I'd write a function (sub-procedure). Local variables make code like this easier to work with because you don't collide with variables in the mainline. I find that creating a function helps me organise my thoughts, and with organised thoughts I write better code. 'Better' is of course subjective, but here I mean easier to understand and most importantly, easier to change without breaking something else in the process.
The variable names... ooh. Use longer names - names that make sense. ACFLAG will make your life worse the next time you have to look at this (maybe in a year? Seven years?) I much prefer Benny's
do_purge - it says what it intends. It could have been an indicator variable to really hammer home the point that it's a yes/no decision point, but it's definitely easier to understand
if do_purge = 'Y'than it is to understand
if acflag = 'N'. Negative logic adds to the problem. The subroutine suffers from the same cryptic naming convention. Check customer. Check it for what? What's the business functionality being implemented? If it can't be easily described by the name, it's too complex - doing too many things. Is the business function 'Check for active customer'? Name the subroutine that way (or better still, write the function name that way). Your mainline could become
Comments. Benny did a good job with what he had to work with. The original code has exactly one comment, and it's almost completely unhelpful. We can see that the order entity is found - that's what
if not %eof() means. And we can also see that we're going to write a record. But there's no explanation of why these actions are important, desirable and useful. Here's something that helps me a lot. Write the comments first. Not pseudocode! The worst comments in the history of the universe look like this:
// if X > 10, reset y
if x > 10;
y = 0;
That comment just distracts the eye from the code. White space would be better. Simple code requires no comment. More complex code always benefits from a comment that explains the intent. What sort of comments would help this code? In English, explain why codes A and C are important. Maybe it's because
// don't purge customers we've done business with
// exception: if we emailed or cold called them
// and they didn't buy anything in the
// past 6 years, purge them.
if (bicotc = 'A' and bistpd >= 20070101) or
(bicotc = 'C' and bistpd >= 20070101);
do_purge = 'Y';
I realise the posted code doesn't do this, but from this side of the glass I can't tell if you intended it the way it's written, or it's a bug that we just haven't tripped yet. Comments should clarify intent. Believe me, when the next person gets into this code, he'll be happy to read the plain English reason for codes A and C, and why that specific date is important. Maybe it's the date of a merger or acquisition, and A and C items came from the old division... The code as-is doesn't explain.

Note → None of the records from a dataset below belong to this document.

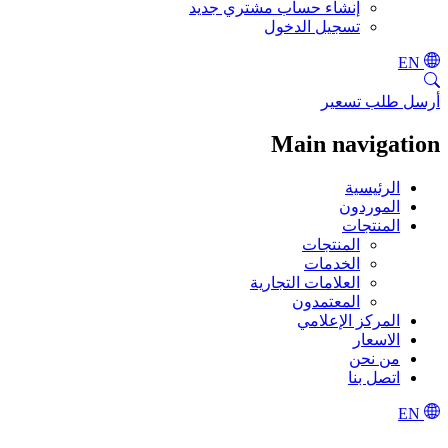
إنشاء حساب مشتري جديد
تسجيل الدخول
EN
أرسل طلب تسعير
Main navigation
الرئيسية
الموردون
المنتجات
المنتجات
الخدمات
العلامات التجارية
المعتمدون
المركز الإعلامي
الاسعار
من نحن
اتصل بنا
EN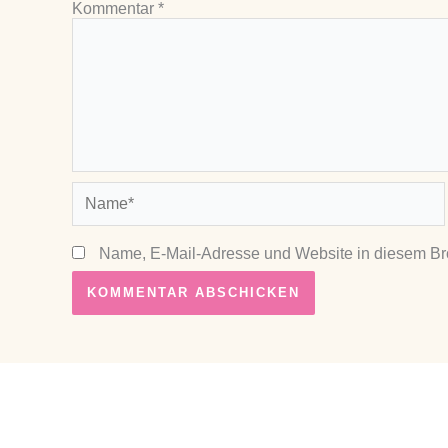
Kommentar
*
Name*
Name, E-Mail-Adresse und Website in diesem Br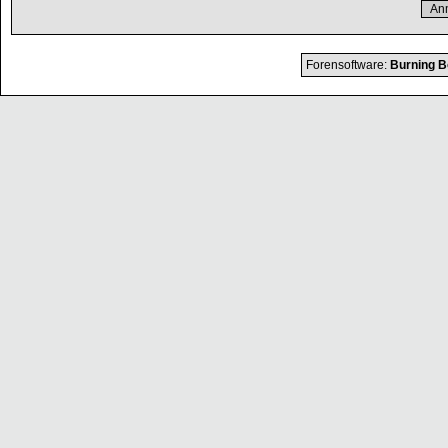
Forensoftware:
Burning B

If comments are frowned upon (and they are in some places) at least avoid 'magic codes' and 'magic numbers'. How about this:
if (bicotc = OHIO_BIG_TICKET and bistpd >= MERGER_DATE) or
(bicotc = OHIO_LITTLE_TICKET and bistpd >= MERGER_DATE);
do_purge = 'Y';
Finally, back to the concept of doing one thing at a time. This 'check customer' subroutine clearly does more than 'check' - it's writing records to VRCSTKBI. This looks like a bug to me based on the description of the situation. Based on the setll/reade loop, it appears that the code is looking through an order history file. This subroutine would write to VRCSTKBI for the first 10 items and then the 11th makes the customer ineligible for a purge. But there are records in VRCSTKBI for that customer. Whoops. Very often, we're tempted to bundle multiple I/O operations together in the name of efficiency. I'm here to tell you that after 35 years of doing this, I agree with Donald Knuth:
"We should forget about small efficiencies, say about 97% of the time:
premature optimization is the root of all evil."
Think about the business functions.
- Is the customer eligible to be purged?
- Record the customer to be purged.
- Purge the customer from daughter files.

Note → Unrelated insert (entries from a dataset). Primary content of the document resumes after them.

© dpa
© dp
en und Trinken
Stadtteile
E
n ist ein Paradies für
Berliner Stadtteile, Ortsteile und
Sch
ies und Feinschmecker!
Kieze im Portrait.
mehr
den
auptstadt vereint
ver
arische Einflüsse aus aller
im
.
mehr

If you have separate functions for each business operation it would be easier to write, understand test, debug and modify in the future. Write 3 sub-procedures, name them with good names and then deploy them in the mainline:
A function either returns information (custIsInactive) or provides a service (purge_customer). There shouldn't be much business logic making decisions in the 'provide a service' functions, and the function that's serving up information shouldn't be implementing services. Not because mix and match is inherently evil, but because the more things a slice of code does, the harder it is to understand and maintain. We can only keep a small number of things in our active memory, so the ability to abstract out a business function into a single item - a function name - is a very powerful aid to making robust programs.